Bewertung im Kontext
LVMH tradet bei einem Forward-P/E von 17,45, einem P/S von 3,5 und einem EV/EBITDA von 12,8 — alle unter den eigenen 10-Jahres-Medianen (P/E 23, P/S 4,2, EV/EBITDA 15,5). Klassisch ist die Aktie unterbewertet, vor allem im Vergleich zu Hermès (49x P/E) oder Brunello Cucinelli (40x). Drei Modelle: (1) Earnings-Power-Modell: Bei 2027-EPS €33 (Analysten-Mittel) und einem konservativen P/E von 19 ergibt sich Fair-Value €627 = 39% Upside. (2) Mean-Reversion: Bei P/E 23 (25y Median) und 2026-EPS €26 = €598. (3) SOTP-Modell: Allein die Fashion- & Leather-Goods-Division (Louis Vuitton, Dior) ist bei isolierter Hermès-Bewertung €180 Mrd wert — vs aktuelle Gesamt-MCap €223 Mrd. Die anderen 73 Marken bekommt der Investor faktisch geschenkt.
🗓️ Die nächsten 3 Catalyst-Termine
- 23. Juli 2026: H1 2026 Earnings — kritisch für China-Stabilisierungs-Bestätigung und US-Tariff-Update von Bernard Arnault selbst (er gibt traditionell Earnings-Calls persönlich)

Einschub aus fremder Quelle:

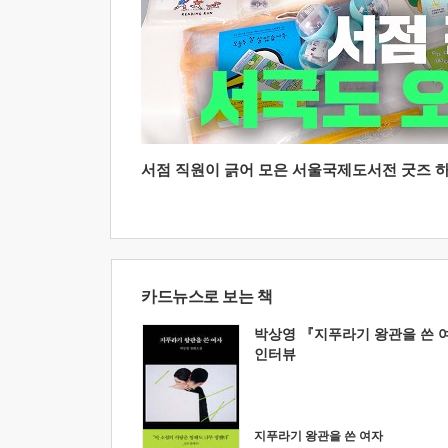
서점 직원이 긁어 모은 서울국제도서전 굿즈 하울
카드뉴스로 보는 책
박상영 『지푸라기 왕관을 쓴 
인터뷰
지푸라기 왕관을 쓴 여자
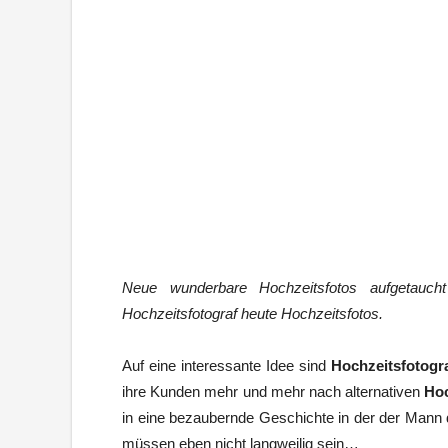
Neue wunderbare Hochzeitsfotos aufgetauch
Hochzeitsfotograf heute Hochzeitsfotos.
Auf eine interessante Idee sind
Hochzeitsfotogr
ihre Kunden mehr und mehr nach alternativen
Hoc
in eine bezaubernde Geschichte in der der Mann 
müssen eben nicht langweilig sein…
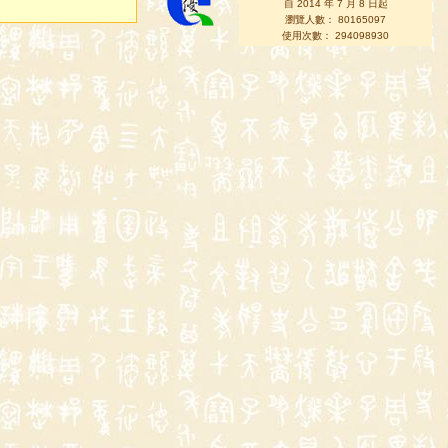
自 2014 年 7 月 8 日起
瀏覽人數： 80165097
使用次數： 294098930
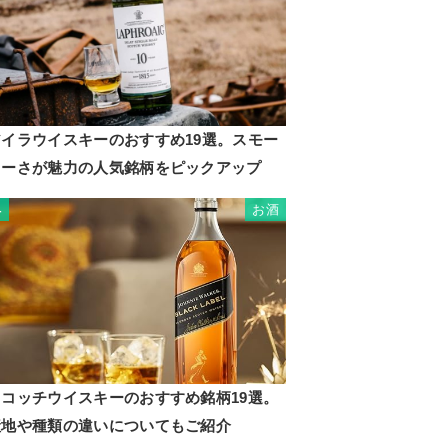
アイラウイスキーのおすすめ19選。スモー
キーさが魅力の人気銘柄をピックアップ
お酒
4
スコッチウイスキーのおすすめ銘柄19選。
産地や種類の違いについてもご紹介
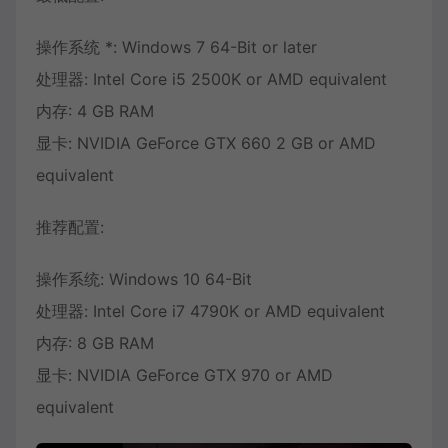
操作系统 *: Windows 7 64-Bit or later
处理器: Intel Core i5 2500K or AMD equivalent
内存: 4 GB RAM
显卡: NVIDIA GeForce GTX 660 2 GB or AMD
equivalent
推荐配置:
操作系统: Windows 10 64-Bit
处理器: Intel Core i7 4790K or AMD equivalent
内存: 8 GB RAM
显卡: NVIDIA GeForce GTX 970 or AMD
equivalent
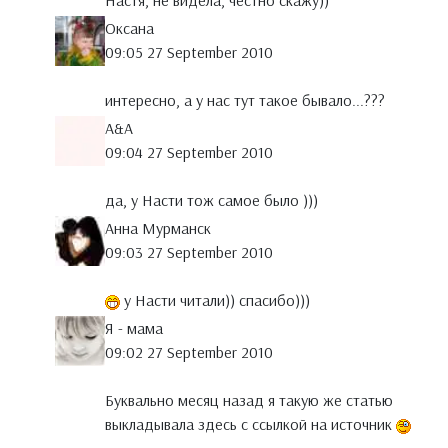
Настя, не видела, честно скажу))
Оксана
09:05 27 September 2010
интересно, а у нас тут такое бывало...???
A&A
09:04 27 September 2010
да, у Насти тож самое было )))
Анна Мурманск
09:03 27 September 2010
у Насти читали)) спасибо)))
Я - мама
09:02 27 September 2010
Буквально месяц назад я такую же статью
выкладывала здесь с ссылкой на источник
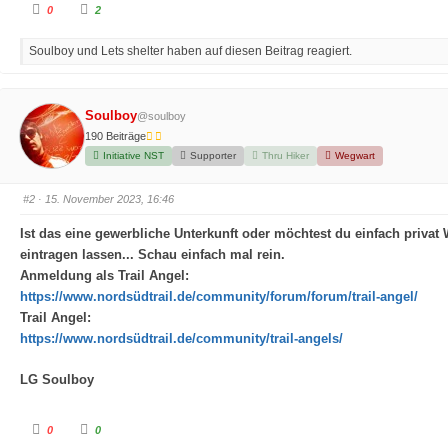
A
A
0
2
n
n
k
k
l
l
Soulboy und Lets shelter haben auf diesen Beitrag reagiert.
i
i
c
c
k
k
e
e
n
n
f
f
Soulboy
@soulboy
ü
ü
r
r
190 Beiträge
D
D
a
a
Initiative NST
Supporter
Thru Hiker
Wegwart
u
u
m
m
e
e
n
n
#2
· 15. November 2023, 16:46
n
n
a
a
c
c
Ist das eine gewerbliche Unterkunft oder möchtest du einfach privat 
h
h
u
o
eintragen lassen
...
Schau einfach mal rein.
n
b
t
e
Anmeldung als Trail Angel:
e
n
n
.
https://www.nordsüdtrail.de/community/forum/forum/trail-angel/
.
Trail Angel:
https://www.nordsüdtrail.de/community/trail-angels/
LG Soulboy
A
A
0
0
n
n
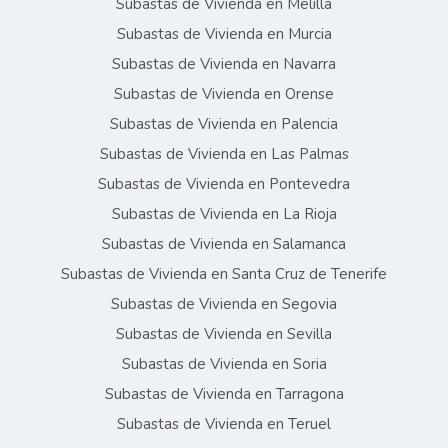
Subastas de Vivienda en Melilla
Subastas de Vivienda en Murcia
Subastas de Vivienda en Navarra
Subastas de Vivienda en Orense
Subastas de Vivienda en Palencia
Subastas de Vivienda en Las Palmas
Subastas de Vivienda en Pontevedra
Subastas de Vivienda en La Rioja
Subastas de Vivienda en Salamanca
Subastas de Vivienda en Santa Cruz de Tenerife
Subastas de Vivienda en Segovia
Subastas de Vivienda en Sevilla
Subastas de Vivienda en Soria
Subastas de Vivienda en Tarragona
Subastas de Vivienda en Teruel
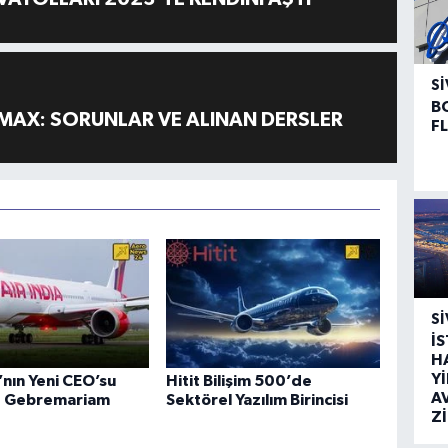
SI
B
MAX: SORUNLAR VE ALINAN DERSLER
F
SI
İ
H
Y
a’nın Yeni CEO’su
Hitit Bilişim 500’de
A
 Gebremariam
Sektörel Yazılım Birincisi
Z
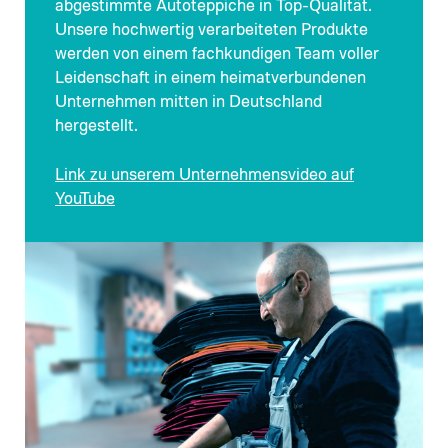
abgestimmte Autoteppiche in Top-Qualität.
Unsere hochwertig verarbeiteten Produkte
werden von einem fachkundigen Team voller
Leidenschaft in einem heimatverbundenen
Unternehmen mitten in Deutschland
hergestellt.
Link zu unserem Unternehmensvideo auf
YouTube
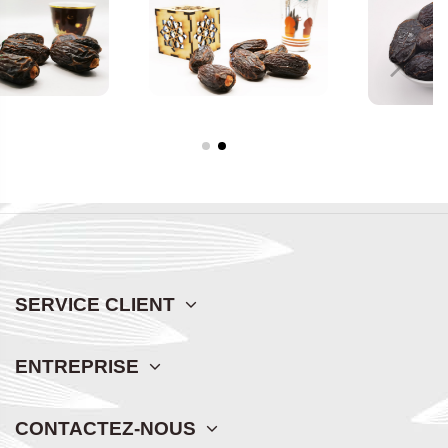
SERVICE CLIENT
ENTREPRISE
CONTACTEZ-NOUS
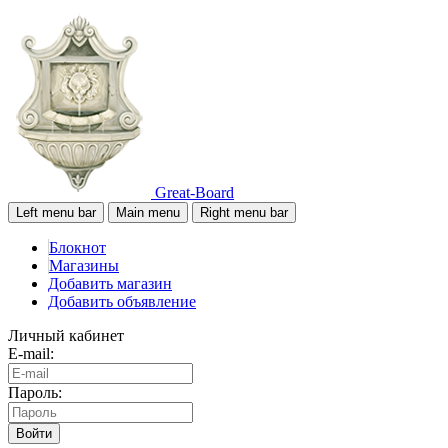
Great-Board
Left menu bar
Main menu
Right menu bar
Блокнот
Магазины
Добавить магазин
Добавить объявление
Личный кабинет
E-mail:
Пароль:
Войти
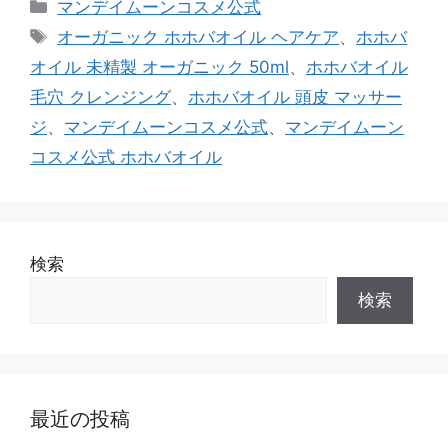
カ
マンデイムーンコスメ公式
テ
タ
オーガニック ホホバオイル ヘアケア
、
ホホバ
ゴ
グ
オイル 未精製 オーガニック 50ml
、
ホホバオイル
リ
毛穴 クレンジング
、
ホホバオイル 頭皮 マッサー
ー
ジ
、
マンデイムーンコスメ公式
、
マンデイムーン
コスメ公式 ホホバオイル
検索
検索
最近の投稿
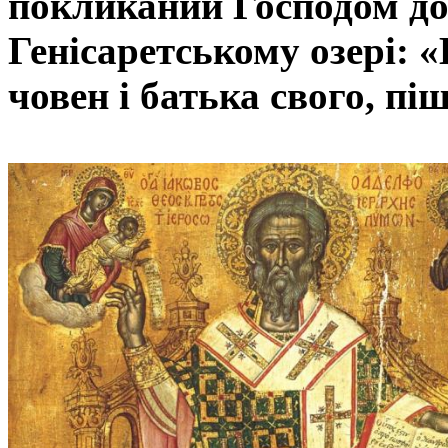
покликаний Господом до
Генісаретському озері: 
човен і батька свого, пі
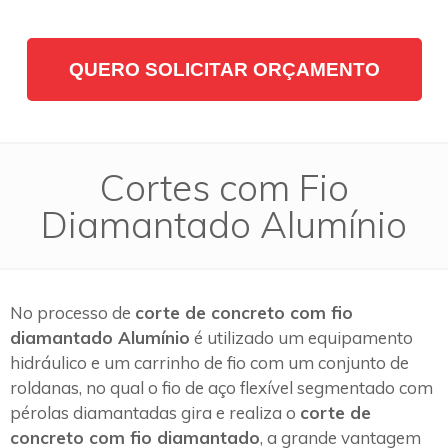
QUERO SOLICITAR ORÇAMENTO
Cortes com Fio
Diamantado Alumínio
No processo de
corte de concreto com fio
diamantado Alumínio
é utilizado um equipamento
hidráulico e um carrinho de fio com um conjunto de
roldanas, no qual o fio de aço flexível segmentado com
pérolas diamantadas gira e realiza o
corte de
concreto com fio diamantado
, a grande vantagem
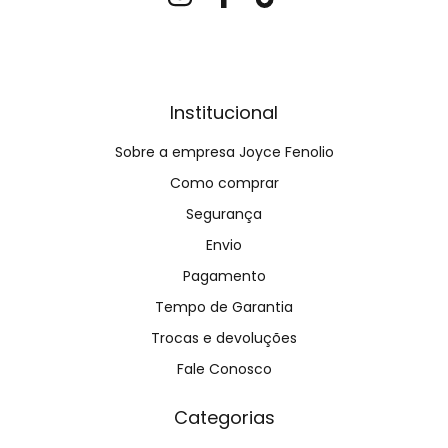
Institucional
Sobre a empresa Joyce Fenolio
Como comprar
Segurança
Envio
Pagamento
Tempo de Garantia
Trocas e devoluções
Fale Conosco
Categorias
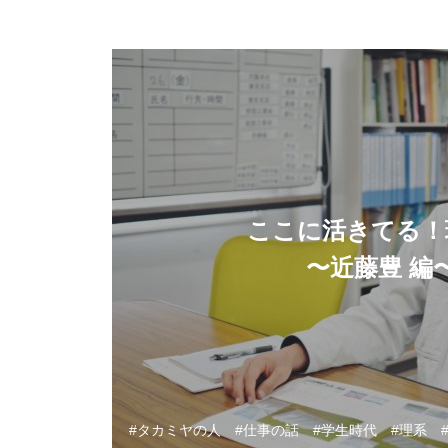
ここに活きてる！
〜近藤豊 編
タカミヤの人
仕事の話
学生時代
理系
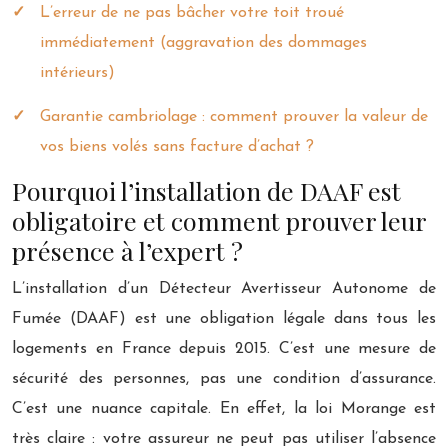
L’erreur de ne pas bâcher votre toit troué
immédiatement (aggravation des dommages
intérieurs)
Garantie cambriolage : comment prouver la valeur de
vos biens volés sans facture d’achat ?
Pourquoi l’installation de DAAF est
obligatoire et comment prouver leur
présence à l’expert ?
L’installation d’un Détecteur Avertisseur Autonome de
Fumée (DAAF) est une obligation légale dans tous les
logements en France depuis 2015. C’est une mesure de
sécurité des personnes, pas une condition d’assurance.
C’est une nuance capitale. En effet, la loi Morange est
très claire : votre assureur ne peut pas utiliser l’absence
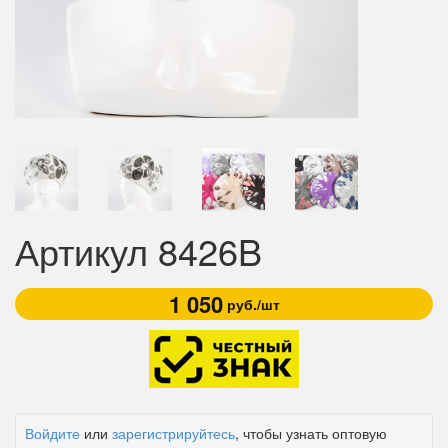
Артикул 8426B
1 050
руб./шт
Войдите
или
зарегистрируйтесь
, чтобы узнать оптовую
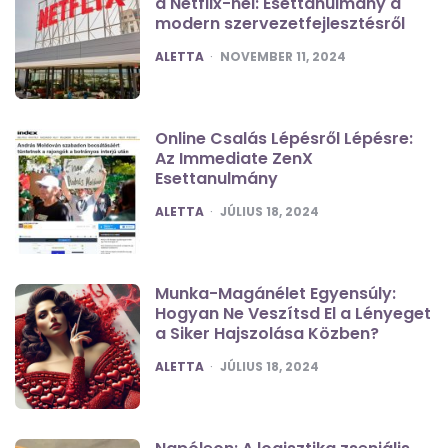
a Netflix-nél: Esettanulmány a
modern szervezetfejlesztésről
POSTED
ALETTA
NOVEMBER 11, 2024
Online Csalás Lépésről Lépésre:
Az Immediate ZenX
Esettanulmány
POSTED
ALETTA
JÚLIUS 18, 2024
Munka-Magánélet Egyensúly:
Hogyan Ne Veszítsd El a Lényeget
a Siker Hajszolása Közben?
POSTED
ALETTA
JÚLIUS 18, 2024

- September 2026: Paris Fashion Week — Dior und Louis Vuitton Shows; Verkaufs-Indikator für H2/2026-Pipeline
- Q4 2026: Erwartete Trump-Tariff-Entscheidung — bei US-Wahl-Wende könnte Tariff abgewendet werden; bei Republikaner-Sweep direkter Trigger für 15-25% Drawdown
💬 Daniels Take
LVMH ist ein einzigartiges Asset: kein anderes Unternehmen kombiniert 75 Top-Tier-Luxus-Marken, weltweite Vertriebs-Hoheit (Sephora, DFS) und eine vertikal integrierte Produktion (eigene Weinberge, eigene Tiffany-Diamanten, eigene Louis-Vuitton-Lederwerkstätten). Bei einem Forward-P/E von 17,5 ist die Aktie historisch günstig — das hatte man zuletzt 2014 zu sehen. Mein Take: ein langfristiger Kauf für jeden, der eine 5+ Jahres-Sicht hat und mit der Möglichkeit eines weiteren -20% Drawdowns leben kann (durch Tariff- oder China-Schocks). Im Vergleich zu Hermès ist LVMH die diversifiziertere, robustere Option — Hermès hat eine reinere Brand, aber auch eine sehr enge Produktbasis. Für deutsche Investoren ist die französische Quellensteuer (12,8% nach DBA-Anrechnung) auf die jährliche Dividende von €13,40 zu berücksichtigen — bei 4-5% Brutto-Rendite immer noch attraktiv. Position in meinem persönlichen Depot: 4% Gewichtung.
Quellen (3)
Hinweis: Dieser Artikel ist keine Anlageberatung. Investments in Aktien sind mit Risiken verbunden, einschließlich Totalverlust.